Action item — Check every line of the entries for the string "lines" and return the ones that contain it.

#### Records to use ####

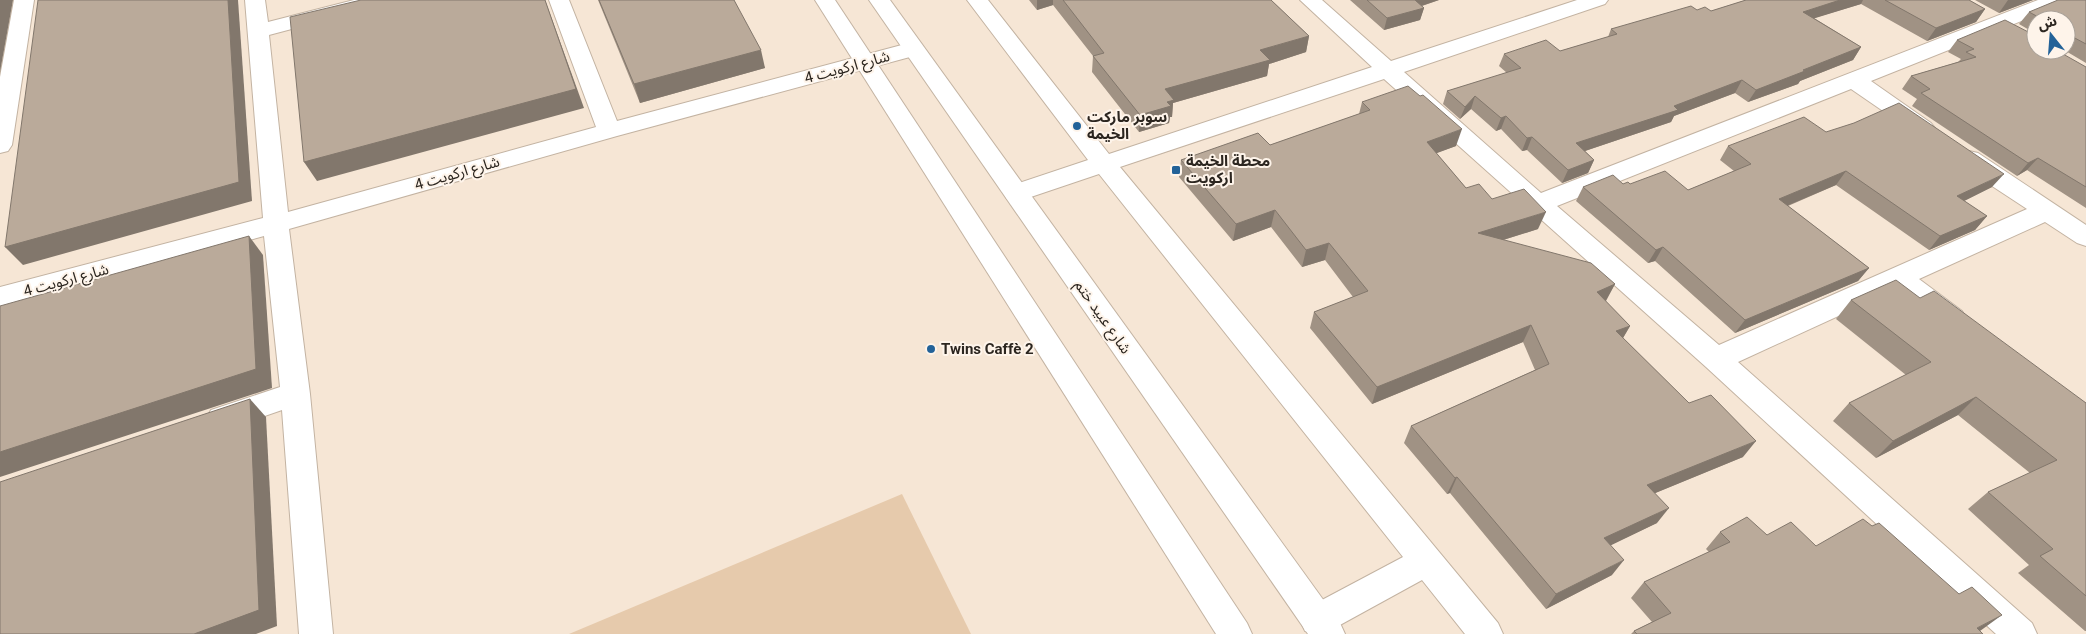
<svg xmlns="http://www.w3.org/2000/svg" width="2086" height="634" font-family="Roboto,'Noto Sans Arabic',sans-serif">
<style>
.green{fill:#e6caac}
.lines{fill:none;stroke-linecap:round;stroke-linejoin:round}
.minor-casing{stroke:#c3b3a2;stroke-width:2}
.primary-casing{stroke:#c3b3a2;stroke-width:2}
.minor{fill:#fff;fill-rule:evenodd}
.primary{fill:#fff;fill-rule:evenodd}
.wall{fill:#a09284}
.shaded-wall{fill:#82776c}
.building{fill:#baaa9a;stroke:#82776c}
.poi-dot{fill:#236298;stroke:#fef4ea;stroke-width:2}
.labels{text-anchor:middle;stroke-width:4;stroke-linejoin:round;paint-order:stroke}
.street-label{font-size:15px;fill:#2c2620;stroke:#fef4ea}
.poi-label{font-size:15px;font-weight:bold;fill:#2c2620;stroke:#fef4ea;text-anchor:start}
</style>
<rect width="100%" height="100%" fill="#f6e6d5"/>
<polygon class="green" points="902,494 971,634 569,634"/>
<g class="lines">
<g class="minor-casing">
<g id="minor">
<polygon points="14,0 34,0 12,145 8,151 0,153 0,77"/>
<polygon points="245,0 265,0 268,22 354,0 389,0 386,4 269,35 288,212 596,127 549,0 569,0 617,121 913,42 921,44 924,49 921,54 617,136 289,229 310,394 333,634 299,634 282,410 221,431 211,428 206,419 211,410 280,387 264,236 0,307 0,287 263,218"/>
<path d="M967 0H988L1109 154 1372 67 1300 0H1322L1391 61 1577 0H1608L1605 4 1404 72 1541 193 2038 0H2067L2064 4 1871 81 1931 123 1935 128 1931 133 1923 136 1915 133 1851 89 1557 206 1719 345 2027 209 1960 165 1957 159 1960 153 1969 151 1978 153 2086 225V246L2077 243 2045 222 1919 279 1962 311 1966 318 1962 325 1952 328 1942 325 1895 290 1738 362 2032 623 2037 634H1996L1706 367 1384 79 1120 167 1498 623 1503 634H1465L1422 580 1329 631C1320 634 1314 634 1305 631L1300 620 1305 609 1403 557 1099 174 1016 202 1007 199 1004 193 1007 187 1088 160Z"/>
</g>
</g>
<g class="primary-casing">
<g id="primary">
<polygon points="815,0 835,0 1247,623 1252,634 1216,634"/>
<polygon points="869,0 890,0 1340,623 1345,634 1308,634"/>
</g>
</g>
<use href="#minor" class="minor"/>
<use href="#primary" class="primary"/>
</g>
<g class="wall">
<polygon points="598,0 734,0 765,68 640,103"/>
<polygon points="1029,0 1271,0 1309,36 1306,52 1269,64 1267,76 1173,103 1172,117 1170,117 1169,123 1139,132 1092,72 1093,56 1053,5 1037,10"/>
<polygon points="1350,0 1439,0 1422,6 1424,8 1420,20 1384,30"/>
<polygon points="1746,0 1969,0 1985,9 1976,22 1927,41 1861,4 1814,18 1861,47 1853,60 1800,81 1798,84 1748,102 1735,93 1674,116 1671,122 1585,151 1594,160 1588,173 1562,183 1527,150 1522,151 1501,129 1496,131 1471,109 1460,119 1443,104 1447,91 1507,73 1499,66 1504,54 1560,51 1608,37 1611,29 1697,10 1711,11"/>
<polygon points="1975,0 2033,0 1999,13"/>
<polygon points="2086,0 2086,63 2064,50 2066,50 2066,20 2036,20 2036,34 2019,24 2029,12"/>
<polygon points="1957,40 2036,50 2086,67 2086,208 2027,170 2017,176 1912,106 1917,99 1902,89 1911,76 1958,62 1961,59 1948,52"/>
<polygon points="1362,102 1456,146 1436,153 1466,188 1492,199 1538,229 1503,240 1615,284 1605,301 1630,326 1623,338 1743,457 1655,493 1657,523 1610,545 1612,575 1546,609 1450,493 1447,494 1404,443 1411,426 1535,370 1523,342 1372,404 1310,328 1314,312 1353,297 1325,260 1302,267 1271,227 1233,241 1179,177 1181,160 1270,145 1359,114"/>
<polygon points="1826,132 1992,187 1964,201 1987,216 1975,230 1929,250 1836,185 1788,206 1869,268 1858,281 1735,333 1655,261 1648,263 1576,201 1583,187 1623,184 1688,190 1734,171 1720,160 1728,146"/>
<polygon points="1920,298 2086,403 2086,631 2085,631 2018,573 2029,565 1968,509 1988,492 2030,473 1958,415 1876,458 1833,421 1849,403 1906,375 1836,319 1851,300"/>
<polygon points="1720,532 1767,535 1816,546 1980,631 1983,634 1631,634 1634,631 1652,622 1631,598 1644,582 1709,552 1706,549"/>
</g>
<g class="shaded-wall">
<polygon points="0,0 13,0 0,72"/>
<polygon points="228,0 238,0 252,201 23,265 5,247"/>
<polygon points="545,0 584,108 317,181 304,162"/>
<polygon points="1037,0 1053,0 1053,5 1037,10"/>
<polygon points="1412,0 1439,0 1409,10"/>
<polygon points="1840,0 1863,0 1861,4 1796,24 1803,12"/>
<polygon points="2008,0 2033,0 1999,13"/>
<polygon points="1424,8 1420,20 1384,30 1387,18"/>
<polygon points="1985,9 1976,22 1927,41 1936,28"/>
<polygon points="1309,36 1306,52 1269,64 1267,76 1173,103 1172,117 1170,117 1169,123 1139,132 1140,115 1165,89 1260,50"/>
<polygon points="1861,47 1853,60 1800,81 1798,84 1748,102 1756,90 1803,70"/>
<polygon points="761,50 765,68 640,103 634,84"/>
<polygon points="1742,80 1735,93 1674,116 1671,122 1570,156 1576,143"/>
<polygon points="1475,96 1471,109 1460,119 1465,107"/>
<polygon points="1506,116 1501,129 1496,131 1501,118"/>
<polygon points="1462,129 1456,146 1421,159 1427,142"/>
<polygon points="1532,137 1527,150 1522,151 1527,138"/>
<polygon points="2038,158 2027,170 2017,176 2028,163"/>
<polygon points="1594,160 1588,173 1562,183 1568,170"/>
<polygon points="1846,171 1836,185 1770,213 1779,199"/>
<polygon points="2004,174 1992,187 1946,210 1957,196"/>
<polygon points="1275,210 1271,227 1233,241 1236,224"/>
<polygon points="1546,212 1538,229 1471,250 1478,233"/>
<polygon points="1987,216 1975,230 1929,250 1940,236"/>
<polygon points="249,236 263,255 272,388 0,477 0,452"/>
<polygon points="1329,243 1325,260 1302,267 1306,250"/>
<polygon points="1663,247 1655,261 1648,263 1656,250"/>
<polygon points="1869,268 1858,281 1735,333 1745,320"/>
<polygon points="1615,284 1606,301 1587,309 1597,292"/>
<polygon points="1531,325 1523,342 1372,404 1377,387"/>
<polygon points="1630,326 1620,343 1616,331"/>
<polygon points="1976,397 1958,415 1876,458 1893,441"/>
<polygon points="250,399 266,417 277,626 256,634 194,634"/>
<polygon points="1756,441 1743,457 1636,501 1647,485"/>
<polygon points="1457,477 1450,493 1447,494 1455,478"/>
<polygon points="1669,508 1657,523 1593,554 1604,538"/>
<polygon points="1624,560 1612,575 1546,609 1556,594"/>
<polygon points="2002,615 1980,631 1977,628"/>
</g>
<g class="building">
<polygon points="38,0 228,0 239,182 5,247"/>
<polygon points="361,0 545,0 576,89 304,162 290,17"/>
<polygon points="599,0 734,0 761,50 634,84"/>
<polygon points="1063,0 1271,0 1309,36 1260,50 1270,60 1165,89 1174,100 1167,102 1171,106 1140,115 1093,56 1104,53"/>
<polygon points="1367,0 1415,0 1424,8 1387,18"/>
<polygon points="1746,0 1840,0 1803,12 1861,47 1803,70 1805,71 1756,90 1742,80 1674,106 1678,110 1576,143 1594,160 1568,170 1532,137 1527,138 1506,116 1501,118 1475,96 1465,107 1447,91 1521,68 1504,54 1546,40 1560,51 1617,34 1611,29 1691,6 1697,10 1705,7 1711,11"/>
<polygon points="1885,0 1969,0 1985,9 1936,28"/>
<polygon points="2058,0 2086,0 2086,44 2071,36 2066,36 2066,20 2044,20 2029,12"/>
<polygon points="2005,20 2036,36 2036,50 2056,50 2086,67 2086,187 2038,158 2028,163 1921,93 1930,89 1911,76 1976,57 1966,52 1974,49 1957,40"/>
<polygon points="1408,86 1420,96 1423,95 1462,129 1427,142 1466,188 1479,184 1492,199 1524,189 1546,212 1478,233 1591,263 1615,284 1597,292 1630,326 1616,331 1689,403 1711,395 1756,441 1647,485 1669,508 1604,538 1624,560 1556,594 1457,477 1455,478 1411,426 1549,364 1531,325 1377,387 1314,312 1368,291 1329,243 1306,250 1275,210 1236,224 1181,160 1258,133 1270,145 1370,110 1362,102"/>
<polygon points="1899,103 2004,174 1957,196 1987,216 1940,236 1846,171 1779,199 1869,268 1745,320 1663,247 1656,250 1583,187 1613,175 1623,184 1628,182 1630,184 1665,171 1688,190 1751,164 1728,146 1804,117 1826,132 1854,123"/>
<polygon points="249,236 256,369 0,452 0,306"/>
<polygon points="1896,280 1920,298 1934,291 2086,403 2086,596 2040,556 2053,549 1988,492 2057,460 1976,397 1893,441 1849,403 1931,362 1851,300"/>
<polygon points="250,399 259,610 194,634 0,634 0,482"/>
<polygon points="1747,517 1767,535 1791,522 1816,546 1863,519 1872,526 1879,523 1959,594 1972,587 2002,615 1977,628 1983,634 1637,634 1634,631 1671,613 1644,582 1730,542 1720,532"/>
</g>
<g class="poi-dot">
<circle cx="1077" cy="126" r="5"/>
<rect x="1171" y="165" width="10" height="10" rx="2.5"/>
<circle cx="931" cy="349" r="5"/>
</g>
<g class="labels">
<g class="street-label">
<text transform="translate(847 67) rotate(-15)" y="5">شارع اركويت 4</text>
<text transform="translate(457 173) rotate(-16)" y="5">شارع اركويت 4</text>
<text transform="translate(66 280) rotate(-15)" y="5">شارع اركويت 4</text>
<text transform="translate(1103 317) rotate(55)" y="5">شارع عبيد ختم</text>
</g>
<g class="poi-label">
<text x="1087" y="122">سوبر ماركت<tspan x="1087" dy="17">الخيمة</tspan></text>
<text x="1186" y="166">محطة الخيمة<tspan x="1186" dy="17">اركويت</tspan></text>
<text x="941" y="354">Twins Caffè 2</text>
</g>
</g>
<g transform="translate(2051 35) rotate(343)"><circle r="24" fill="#fef4ea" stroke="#aaa299"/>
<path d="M0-4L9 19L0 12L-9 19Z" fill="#236298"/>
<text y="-8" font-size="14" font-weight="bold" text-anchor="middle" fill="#2c2620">ش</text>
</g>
</svg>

####

Reply to the exercise —
.lines{fill:none;stroke-linecap:round;stroke-linejoin:round}
<g class="lines">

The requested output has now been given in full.